A Missing-Information Declaration and a Recovery Declaration are mandatory outputs: any hardware characteristic assumed, any metadata estimated, any test skipped, and any unresolved failure with its specific next action are stated explicitly. A response that acknowledges a limitation is preferred over one that implies more capability than was installed.
Deployment profiles
The post-overhaul installer is script-driven (scripts/install.py) and prompts for a deployment profile that shapes what Phase 2 provisions:
- Solo — a single local (MLX) worker, no API worker pool; the privacy-focused local default, and the only profile fully enabled today.
- Hybrid — a local worker plus a small API worker pool for failover.
- Organization — pure API workers, no local model, scaling to many concurrent processes (an interim API-only server path exists today; the full profile is gated on the concurrency-architecture work).

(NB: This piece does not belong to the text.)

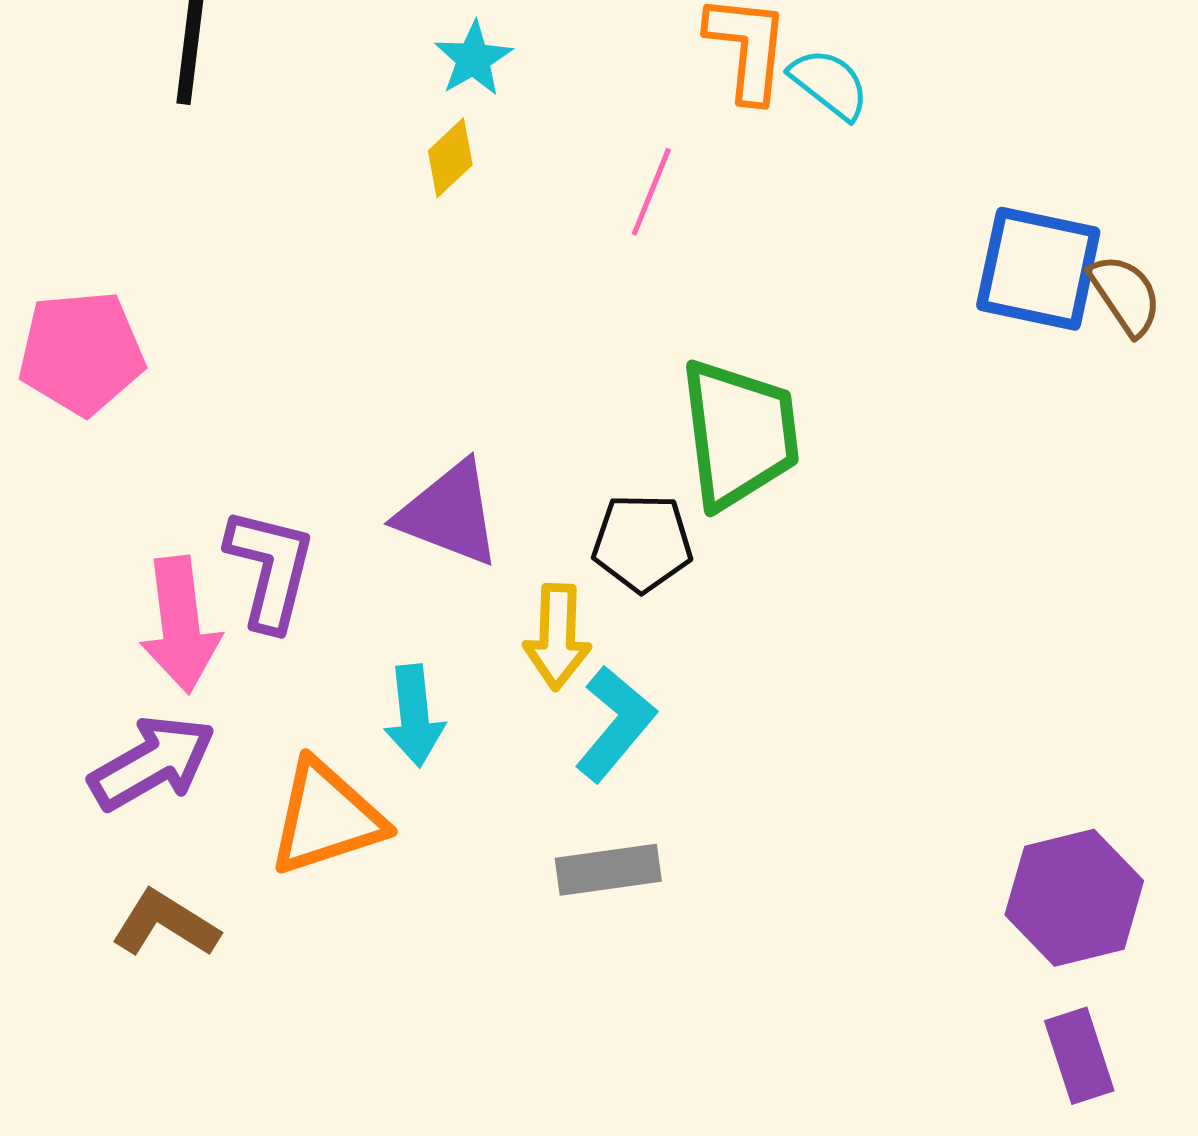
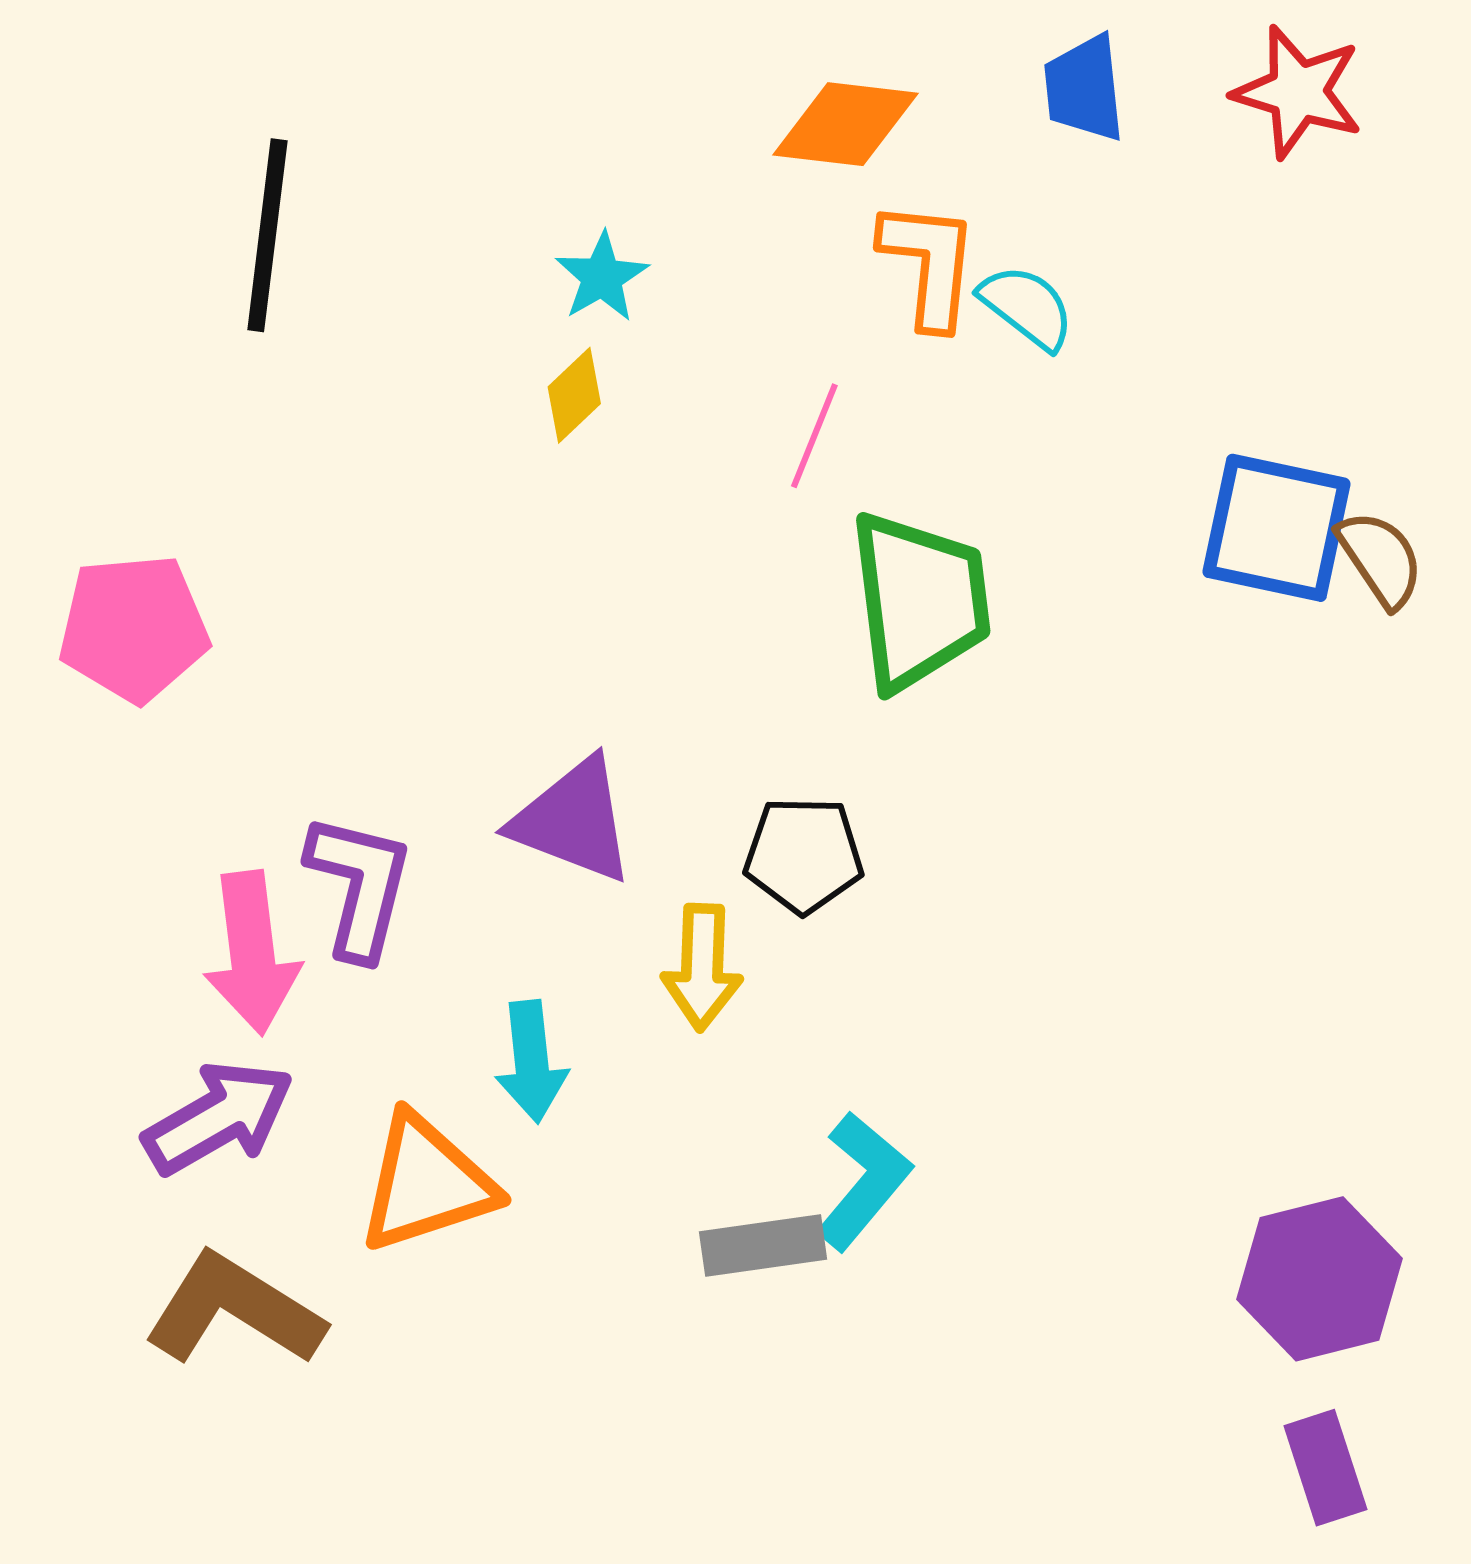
green trapezoid: (739, 434) -> (919, 601), moved
cyan L-shape: (615, 724) -> (863, 1181), moved
brown L-shape: (165, 924) -> (234, 1310), size x1.4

The profile is a provisioning-shape decision layered on top of the tiering: tiering says what the hardware can run; the profile says what mix of local and API workers to stand up for the deployment’s purpose. A single-user laptop and an organizational inference node run the same installer with different profiles.
Open problems
- The installer documentation is mid-reconciliation. The operational layers (
~/ora/installer/) still cite the retired pre-customization first-boot document as their “canonical source,” and the Model-Switcher layer still describes the pre-configuration bucket/slot model that the configuration architecture replaced. The provisioning architecture is current; the layer files have residual drift, and bringing them fully current is tracked as its own install-overhaul workstream. - Two profiles are scaffolded, not shipped. Hybrid and Organization are designed and partially stubbed but gated on the concurrency-architecture work; only Solo is fully enabled, with an interim API-only server path standing in for Organization. The architecture admits all three; the implementation does not yet deliver all three.
- Fit validation trusts model metadata. Parameter count and quantization are read from the repository’s published config; a model whose config misreports them (or omits them, forcing an estimate) can still pass validation and fail at load. The estimate is conservative, but it is an estimate.
- The tool-reliability floor is a heuristic, not a measured per-model property. ”≈ 13B at 4-bit” is a rule of thumb; a small model that happens to call tools reliably is still flagged, and a larger one that calls them badly is not — the installer warns by size, not by a tested capability.
- First-boot assumes a coding-agent or scripted execution environment. The install runs as a script or under a coding agent with terminal access; it cannot provision from a plain chat interface, which bounds who can run it unattended.
None of these blocks the installer from taking a bare machine to a working system. Each marks a seam where the current mechanism is a working approximation rather than a finished answer.